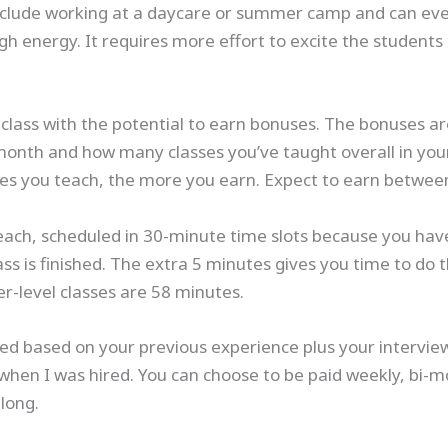
include working at a daycare or summer camp and can eve
gh energy. It requires more effort to excite the students
 class with the potential to earn bonuses. The bonuses 
month and how many classes you’ve taught overall in you
sses you teach, the more you earn. Expect to earn betwee
each, scheduled in 30-minute time slots because you have
s is finished. The extra 5 minutes gives you time to do this
er-level classes are 58 minutes.
ated based on your previous experience plus your intervi
when I was hired. You can choose to be paid weekly, bi-m
long.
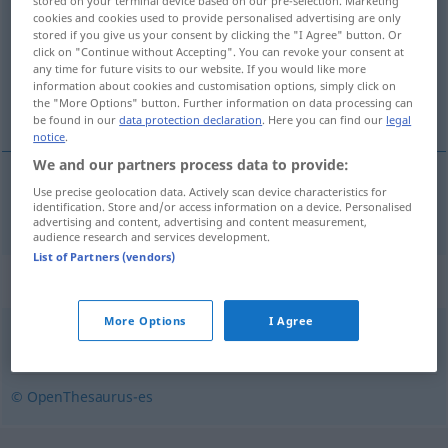
stored on your terminal device based on our pre-selection. Marketing
cookies and cookies used to provide personalised advertising are only
Overview of all translations
stored if you give us your consent by clicking the "I Agree" button. Or
click on "Continue without Accepting". You can revoke your consent at
(For more details, click/tap on the translation)
any time for future visits to our website. If you would like more
information about cookies and customisation options, simply click on
Possen reißen
the "More Options" button. Further information on data processing can
be found in our
data protection declaration
. Here you can find our
legal
notice
.
We and our partners process data to provide:
Use precise geolocation data. Actively scan device characteristics for
Possen
reißen
bufonearse
identification. Store and/or access information on a device. Personalised
advertising and content, advertising and content measurement,
audience research and services development.
List of Partners (vendors)
Synonyms for "bufonearse"
More Options
I Agree
burlarse
,
cachondearse
© OpenThesaurus-es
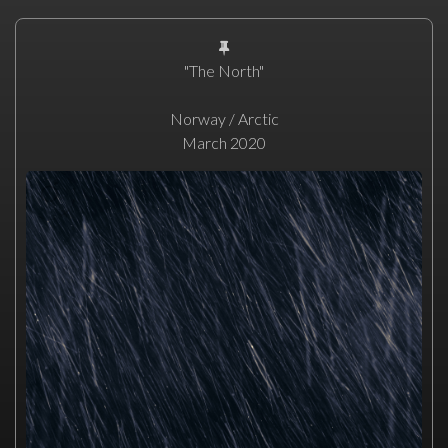
"The North"
Norway / Arctic
March 2020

★ ★ ★ ★ ★ ★ ★

What you should do: Copy out the text read from each of the items above, keeping every line unchanged and in order, and leave the pictures out of your answer.

Answer to this problem:
include working at a daycare or summer camp and can eve
gh energy. It requires more effort to excite the students
 class with the potential to earn bonuses. The bonuses 
month and how many classes you’ve taught overall in you
sses you teach, the more you earn. Expect to earn betwee
each, scheduled in 30-minute time slots because you have
s is finished. The extra 5 minutes gives you time to do this
er-level classes are 58 minutes.
ated based on your previous experience plus your intervi
when I was hired. You can choose to be paid weekly, bi-m
long.
stored on your terminal device based on our pre-selection. Marketing
cookies and cookies used to provide personalised advertising are only
Overview of all translations
stored if you give us your consent by clicking the "I Agree" button. Or
click on "Continue without Accepting". You can revoke your consent at
(For more details, click/tap on the translation)
any time for future visits to our website. If you would like more
information about cookies and customisation options, simply click on
Possen reißen
the "More Options" button. Further information on data processing can
be found in our
data protection declaration
. Here you can find our
legal
notice
.
We and our partners process data to provide:
Use precise geolocation data. Actively scan device characteristics for
Possen
reißen
bufonearse
identification. Store and/or access information on a device. Personalised
advertising and content, advertising and content measurement,
audience research and services development.
List of Partners (vendors)
Synonyms for "bufonearse"
More Options
I Agree
burlarse
,
cachondearse
© OpenThesaurus-es
"The North"
Norway / Arctic
March 2020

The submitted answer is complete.